[Exercise details]
Determine how many lines of the material below contain the string "Junonia", and state that number alone.

***

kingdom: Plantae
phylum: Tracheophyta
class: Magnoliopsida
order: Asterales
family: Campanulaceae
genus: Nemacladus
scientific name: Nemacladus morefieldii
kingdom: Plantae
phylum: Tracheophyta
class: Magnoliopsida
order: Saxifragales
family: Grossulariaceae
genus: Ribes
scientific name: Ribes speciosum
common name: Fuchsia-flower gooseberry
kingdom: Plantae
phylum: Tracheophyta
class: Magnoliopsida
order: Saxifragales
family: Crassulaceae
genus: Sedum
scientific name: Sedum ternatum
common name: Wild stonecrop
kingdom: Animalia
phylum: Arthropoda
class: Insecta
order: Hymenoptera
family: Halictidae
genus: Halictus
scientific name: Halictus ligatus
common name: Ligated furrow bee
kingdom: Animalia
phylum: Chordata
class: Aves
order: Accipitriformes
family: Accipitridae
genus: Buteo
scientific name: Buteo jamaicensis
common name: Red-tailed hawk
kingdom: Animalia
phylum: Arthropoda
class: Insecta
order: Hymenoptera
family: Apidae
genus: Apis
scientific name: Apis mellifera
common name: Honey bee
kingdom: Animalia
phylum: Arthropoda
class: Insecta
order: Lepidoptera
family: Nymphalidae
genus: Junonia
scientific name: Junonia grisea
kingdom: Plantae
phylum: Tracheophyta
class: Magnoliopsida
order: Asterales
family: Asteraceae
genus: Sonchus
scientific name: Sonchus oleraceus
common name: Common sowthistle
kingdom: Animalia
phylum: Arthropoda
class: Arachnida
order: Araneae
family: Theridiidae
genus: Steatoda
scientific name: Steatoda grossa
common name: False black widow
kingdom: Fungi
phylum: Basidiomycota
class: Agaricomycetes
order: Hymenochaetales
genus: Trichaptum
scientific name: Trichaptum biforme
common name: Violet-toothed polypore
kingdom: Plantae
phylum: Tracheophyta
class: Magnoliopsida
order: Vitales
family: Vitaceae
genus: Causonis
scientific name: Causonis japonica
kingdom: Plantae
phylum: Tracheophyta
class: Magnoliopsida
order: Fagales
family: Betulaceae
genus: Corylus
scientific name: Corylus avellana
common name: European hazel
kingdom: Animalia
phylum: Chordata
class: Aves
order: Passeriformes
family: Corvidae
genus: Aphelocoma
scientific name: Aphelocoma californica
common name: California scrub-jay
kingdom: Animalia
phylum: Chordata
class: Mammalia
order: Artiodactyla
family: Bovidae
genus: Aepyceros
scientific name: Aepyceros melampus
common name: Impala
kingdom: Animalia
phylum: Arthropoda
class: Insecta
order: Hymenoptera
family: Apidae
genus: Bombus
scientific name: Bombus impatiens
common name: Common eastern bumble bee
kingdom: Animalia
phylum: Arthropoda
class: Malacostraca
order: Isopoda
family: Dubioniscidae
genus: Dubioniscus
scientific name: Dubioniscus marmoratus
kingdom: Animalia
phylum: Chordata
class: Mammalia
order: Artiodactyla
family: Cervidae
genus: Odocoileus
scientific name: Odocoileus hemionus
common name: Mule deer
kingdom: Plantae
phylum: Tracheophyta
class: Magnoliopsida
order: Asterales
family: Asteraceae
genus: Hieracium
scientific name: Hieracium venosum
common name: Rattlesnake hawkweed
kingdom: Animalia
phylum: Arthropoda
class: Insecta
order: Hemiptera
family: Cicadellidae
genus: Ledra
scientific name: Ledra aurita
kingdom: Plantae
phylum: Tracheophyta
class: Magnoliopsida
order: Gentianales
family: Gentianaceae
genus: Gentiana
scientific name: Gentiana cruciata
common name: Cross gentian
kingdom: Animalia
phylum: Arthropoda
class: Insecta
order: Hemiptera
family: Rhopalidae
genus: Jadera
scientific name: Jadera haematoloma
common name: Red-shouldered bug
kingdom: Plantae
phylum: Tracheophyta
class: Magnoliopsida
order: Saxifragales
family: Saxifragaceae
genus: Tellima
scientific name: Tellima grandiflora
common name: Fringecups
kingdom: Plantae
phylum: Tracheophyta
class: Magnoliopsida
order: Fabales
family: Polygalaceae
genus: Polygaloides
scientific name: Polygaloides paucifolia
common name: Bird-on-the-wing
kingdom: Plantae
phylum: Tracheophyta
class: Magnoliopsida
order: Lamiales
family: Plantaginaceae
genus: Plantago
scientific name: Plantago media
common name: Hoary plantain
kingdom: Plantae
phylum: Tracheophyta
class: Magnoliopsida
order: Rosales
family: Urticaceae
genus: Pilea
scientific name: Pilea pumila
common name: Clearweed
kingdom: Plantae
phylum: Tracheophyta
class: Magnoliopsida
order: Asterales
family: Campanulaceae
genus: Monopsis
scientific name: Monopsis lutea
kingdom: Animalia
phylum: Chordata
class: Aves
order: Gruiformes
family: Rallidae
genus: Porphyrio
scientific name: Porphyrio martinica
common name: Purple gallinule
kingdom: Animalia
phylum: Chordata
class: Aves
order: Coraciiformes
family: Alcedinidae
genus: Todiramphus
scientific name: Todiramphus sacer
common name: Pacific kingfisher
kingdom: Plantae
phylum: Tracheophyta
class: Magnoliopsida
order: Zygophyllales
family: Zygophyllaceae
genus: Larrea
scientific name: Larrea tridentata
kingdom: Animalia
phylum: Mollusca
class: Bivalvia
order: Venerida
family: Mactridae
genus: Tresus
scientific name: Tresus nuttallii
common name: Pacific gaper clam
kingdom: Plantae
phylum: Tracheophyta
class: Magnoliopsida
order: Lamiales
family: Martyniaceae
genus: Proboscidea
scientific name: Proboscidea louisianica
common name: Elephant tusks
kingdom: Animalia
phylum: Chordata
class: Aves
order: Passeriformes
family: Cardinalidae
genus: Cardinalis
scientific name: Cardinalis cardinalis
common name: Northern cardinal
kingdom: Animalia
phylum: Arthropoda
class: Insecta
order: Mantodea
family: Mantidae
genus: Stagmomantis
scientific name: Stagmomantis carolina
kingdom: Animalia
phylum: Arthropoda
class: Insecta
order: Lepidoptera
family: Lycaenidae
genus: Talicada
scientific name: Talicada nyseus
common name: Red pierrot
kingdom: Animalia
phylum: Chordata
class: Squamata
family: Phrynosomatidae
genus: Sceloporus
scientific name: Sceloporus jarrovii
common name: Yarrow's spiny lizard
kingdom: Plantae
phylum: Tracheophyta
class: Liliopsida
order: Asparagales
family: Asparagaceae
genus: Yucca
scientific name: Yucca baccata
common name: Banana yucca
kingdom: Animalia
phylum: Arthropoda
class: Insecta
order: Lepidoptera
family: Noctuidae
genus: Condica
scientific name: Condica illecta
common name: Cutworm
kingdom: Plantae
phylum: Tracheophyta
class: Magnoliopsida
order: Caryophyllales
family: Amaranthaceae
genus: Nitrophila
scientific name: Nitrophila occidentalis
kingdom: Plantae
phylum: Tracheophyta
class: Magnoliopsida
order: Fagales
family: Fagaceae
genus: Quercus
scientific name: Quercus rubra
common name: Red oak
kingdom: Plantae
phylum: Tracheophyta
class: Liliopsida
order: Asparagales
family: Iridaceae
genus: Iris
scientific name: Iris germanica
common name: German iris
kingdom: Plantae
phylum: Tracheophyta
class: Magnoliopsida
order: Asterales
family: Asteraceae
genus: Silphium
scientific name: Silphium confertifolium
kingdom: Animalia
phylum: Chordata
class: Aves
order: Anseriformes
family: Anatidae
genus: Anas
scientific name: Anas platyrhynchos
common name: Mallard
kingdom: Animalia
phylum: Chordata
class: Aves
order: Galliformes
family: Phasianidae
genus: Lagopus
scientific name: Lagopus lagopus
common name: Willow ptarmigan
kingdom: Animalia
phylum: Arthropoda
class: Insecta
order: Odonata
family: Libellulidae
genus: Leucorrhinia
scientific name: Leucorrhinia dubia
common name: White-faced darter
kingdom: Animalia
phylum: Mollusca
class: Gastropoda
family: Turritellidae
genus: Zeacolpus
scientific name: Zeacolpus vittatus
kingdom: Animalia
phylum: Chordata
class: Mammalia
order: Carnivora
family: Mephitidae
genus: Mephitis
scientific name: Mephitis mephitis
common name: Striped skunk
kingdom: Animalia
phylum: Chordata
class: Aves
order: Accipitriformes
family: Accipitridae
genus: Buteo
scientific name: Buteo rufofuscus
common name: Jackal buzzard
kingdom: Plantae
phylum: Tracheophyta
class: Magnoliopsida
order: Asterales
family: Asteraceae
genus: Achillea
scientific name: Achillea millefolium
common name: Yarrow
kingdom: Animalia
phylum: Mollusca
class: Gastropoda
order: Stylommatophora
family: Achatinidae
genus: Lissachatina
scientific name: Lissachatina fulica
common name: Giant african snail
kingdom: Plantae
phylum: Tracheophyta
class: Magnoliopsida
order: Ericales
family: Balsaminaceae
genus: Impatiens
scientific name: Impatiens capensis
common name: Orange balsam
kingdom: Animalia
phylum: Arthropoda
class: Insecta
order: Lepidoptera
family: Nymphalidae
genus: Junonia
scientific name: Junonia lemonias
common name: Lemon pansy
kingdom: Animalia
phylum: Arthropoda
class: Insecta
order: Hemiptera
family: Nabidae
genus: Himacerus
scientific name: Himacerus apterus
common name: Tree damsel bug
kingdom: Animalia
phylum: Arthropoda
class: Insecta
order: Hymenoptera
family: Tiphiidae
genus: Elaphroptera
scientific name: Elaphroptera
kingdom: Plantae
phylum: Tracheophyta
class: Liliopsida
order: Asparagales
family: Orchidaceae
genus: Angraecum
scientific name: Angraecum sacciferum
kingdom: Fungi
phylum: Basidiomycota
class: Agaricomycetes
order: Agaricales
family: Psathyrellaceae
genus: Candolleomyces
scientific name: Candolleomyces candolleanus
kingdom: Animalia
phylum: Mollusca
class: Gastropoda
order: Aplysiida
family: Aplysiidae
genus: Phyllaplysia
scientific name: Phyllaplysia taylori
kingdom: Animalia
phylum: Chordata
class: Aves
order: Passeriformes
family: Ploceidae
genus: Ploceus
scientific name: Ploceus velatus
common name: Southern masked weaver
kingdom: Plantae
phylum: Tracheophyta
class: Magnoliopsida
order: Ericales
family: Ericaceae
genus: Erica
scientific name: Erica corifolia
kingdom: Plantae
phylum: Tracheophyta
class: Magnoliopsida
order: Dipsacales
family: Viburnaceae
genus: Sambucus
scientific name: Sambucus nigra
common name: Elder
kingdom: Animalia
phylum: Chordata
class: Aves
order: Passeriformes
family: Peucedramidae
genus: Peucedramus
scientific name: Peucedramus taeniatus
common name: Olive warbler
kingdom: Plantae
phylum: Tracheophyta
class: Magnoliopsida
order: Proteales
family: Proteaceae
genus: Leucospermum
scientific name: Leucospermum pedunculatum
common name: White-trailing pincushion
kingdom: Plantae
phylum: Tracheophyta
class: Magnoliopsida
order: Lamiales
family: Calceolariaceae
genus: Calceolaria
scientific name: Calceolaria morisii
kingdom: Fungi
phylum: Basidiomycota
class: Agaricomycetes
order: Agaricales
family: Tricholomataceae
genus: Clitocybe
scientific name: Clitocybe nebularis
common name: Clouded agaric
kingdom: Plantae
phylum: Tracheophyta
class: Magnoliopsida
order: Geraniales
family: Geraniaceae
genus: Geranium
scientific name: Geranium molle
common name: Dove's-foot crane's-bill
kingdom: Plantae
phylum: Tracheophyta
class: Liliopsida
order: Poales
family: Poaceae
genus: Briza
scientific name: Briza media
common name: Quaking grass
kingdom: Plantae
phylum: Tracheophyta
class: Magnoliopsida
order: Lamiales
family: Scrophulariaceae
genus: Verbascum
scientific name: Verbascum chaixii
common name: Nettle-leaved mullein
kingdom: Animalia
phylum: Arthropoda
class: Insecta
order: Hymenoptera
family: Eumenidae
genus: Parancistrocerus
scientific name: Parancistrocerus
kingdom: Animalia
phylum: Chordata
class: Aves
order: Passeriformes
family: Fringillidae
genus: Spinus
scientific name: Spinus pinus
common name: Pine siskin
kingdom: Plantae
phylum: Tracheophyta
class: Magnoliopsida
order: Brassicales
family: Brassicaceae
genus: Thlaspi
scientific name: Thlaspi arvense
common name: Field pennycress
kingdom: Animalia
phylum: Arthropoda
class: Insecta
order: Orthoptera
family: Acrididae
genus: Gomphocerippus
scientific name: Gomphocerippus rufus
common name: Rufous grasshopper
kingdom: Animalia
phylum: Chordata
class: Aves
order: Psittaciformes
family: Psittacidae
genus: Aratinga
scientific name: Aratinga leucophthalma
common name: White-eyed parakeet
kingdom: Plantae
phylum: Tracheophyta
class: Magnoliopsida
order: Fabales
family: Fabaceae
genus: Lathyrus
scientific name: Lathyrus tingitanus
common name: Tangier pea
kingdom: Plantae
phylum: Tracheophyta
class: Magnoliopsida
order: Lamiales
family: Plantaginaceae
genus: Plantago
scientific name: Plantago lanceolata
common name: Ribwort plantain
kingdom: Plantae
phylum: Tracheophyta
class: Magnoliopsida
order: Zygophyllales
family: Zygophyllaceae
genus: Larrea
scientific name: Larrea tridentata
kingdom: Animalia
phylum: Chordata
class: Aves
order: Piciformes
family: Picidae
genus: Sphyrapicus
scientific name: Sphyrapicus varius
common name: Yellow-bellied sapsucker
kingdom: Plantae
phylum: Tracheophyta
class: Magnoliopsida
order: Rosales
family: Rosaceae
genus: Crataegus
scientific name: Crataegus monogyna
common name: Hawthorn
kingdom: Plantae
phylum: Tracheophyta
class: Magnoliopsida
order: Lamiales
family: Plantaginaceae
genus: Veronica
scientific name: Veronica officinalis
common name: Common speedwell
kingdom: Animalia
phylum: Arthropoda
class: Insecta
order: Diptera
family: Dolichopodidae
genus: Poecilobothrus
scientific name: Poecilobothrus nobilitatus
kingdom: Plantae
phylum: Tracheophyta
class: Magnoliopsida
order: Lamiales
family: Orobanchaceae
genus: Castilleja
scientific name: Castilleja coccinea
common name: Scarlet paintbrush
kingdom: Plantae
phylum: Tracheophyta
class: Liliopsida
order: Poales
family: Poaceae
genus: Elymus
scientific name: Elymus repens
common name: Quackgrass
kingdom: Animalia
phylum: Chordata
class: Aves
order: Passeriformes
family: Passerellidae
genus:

***

[Result of this task]
4